By focusing on communities of women who engage in resistance the text has offerred an alternative to the dominant literary paradigms wherein "individualism often represents the strength of male power, while community becomes equated with female weakness" (Collins, 2002:59). This novel attacks the individualism that fuels a chaotic live-for-the- moment mentality by exploring how that individualist ethic harms women, communities, and the environment.
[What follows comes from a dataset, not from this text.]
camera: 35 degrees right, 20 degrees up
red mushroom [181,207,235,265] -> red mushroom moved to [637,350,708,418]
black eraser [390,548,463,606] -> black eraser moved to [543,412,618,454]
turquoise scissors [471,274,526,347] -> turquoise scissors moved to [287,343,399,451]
Castillo shows great respect for the community that can be created and nurtured by those of Mexican heritage. Their spiritual hybridity is central to the process of self-discovery, assertion, and union with others in which Castillo's female characters engage. Their practice of Catholicism represents endurance, survival, and sometimes conformity, but it is also a faith shaped by its practitioners into what they need. Some women gain this knowledge directly, as in the case of Caridad, Loca, while others acquire it indirectly, for example, Sofi learns from her daughters, but all are empowered and fortified by it. The text also has displayed that setting the novel in Tome, New Mexico, creates a textual link to a specific history of indigenous women that reminds us of the constructedness of patriarchal economic relations. 114

So Far from God has illustrated the complexity of Chicana lives and the varied perspectives necessary to enact transformation because it depicts a community both defined and moved to action by diverse subjectivities. The novelist adds to an economic analysis the cultural resistance of oppressed nationalities and honors the role of women in this resistance. By doing so, she reveals a strength, not an obstacle, in her culture.
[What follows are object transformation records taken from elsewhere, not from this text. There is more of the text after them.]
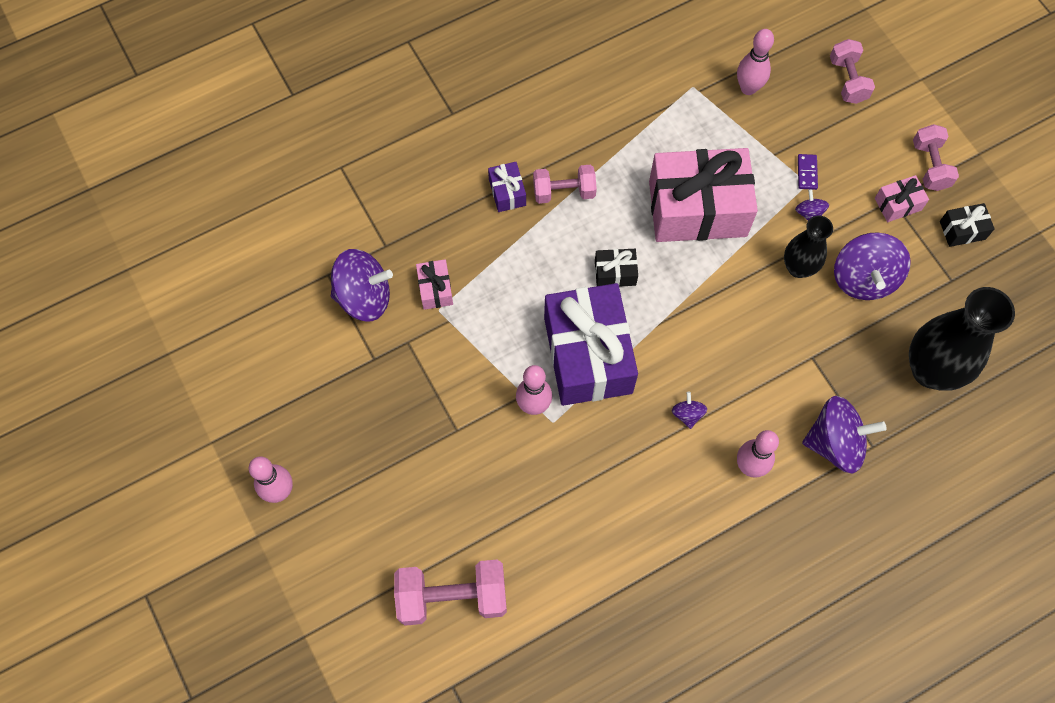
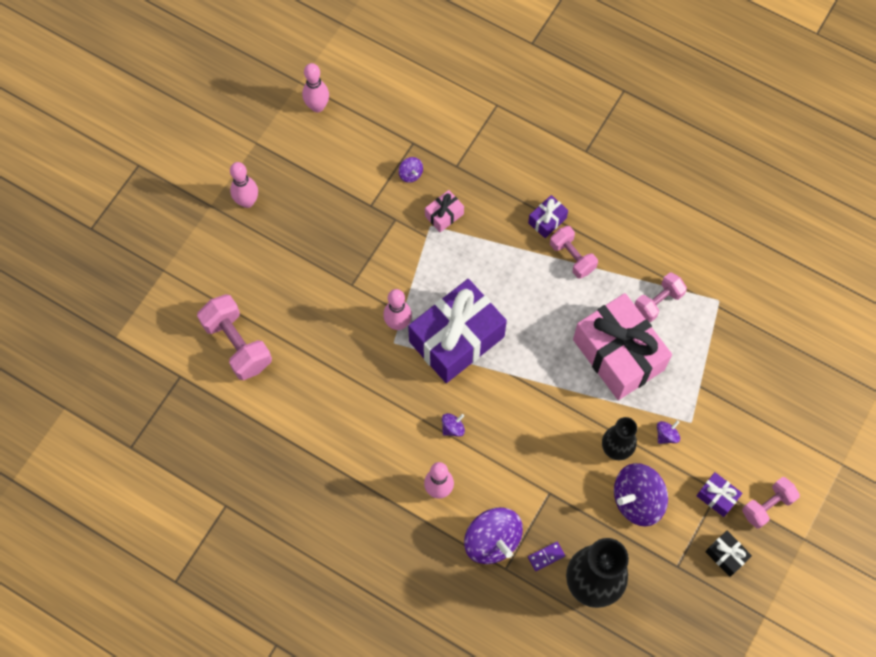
camera: 60 degrees right, 0 degrees up
purple spinning top [331,249,393,322] -> purple spinning top [399,157,423,183], size x0.46
black gift [595,249,638,287] -> none
pink bowling pin [737,29,774,95] -> pink bowling pin moved to [302,63,329,113]
purple domino [798,154,818,190] -> purple domino moved to [528,542,565,571]
pink dumbbell [830,39,875,104] -> pink dumbbell moved to [634,272,687,322]
pink gift [875,175,929,222] -> purple gift [696,472,742,517]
Not only does Castillo challenge women to break these barriers, she also challenges society to reevaluate generations-old stereotypes. By yhe help of the novel Castillo has highlighted issues she sees common to the experience of brown women, namely the acceptance of history and culture, searching for an identity in a world that denies one to her, the dichotomy of motherhood and individuality, all the while in a constant struggle against the male-dominated patriarchal society that tries to dominate her. The duality of embracing heritage and trying to assimilate into Anglo society is central to the struggle Castillo's characters face. The novel So Far from God has featured characters in various stages of one or more of these struggles.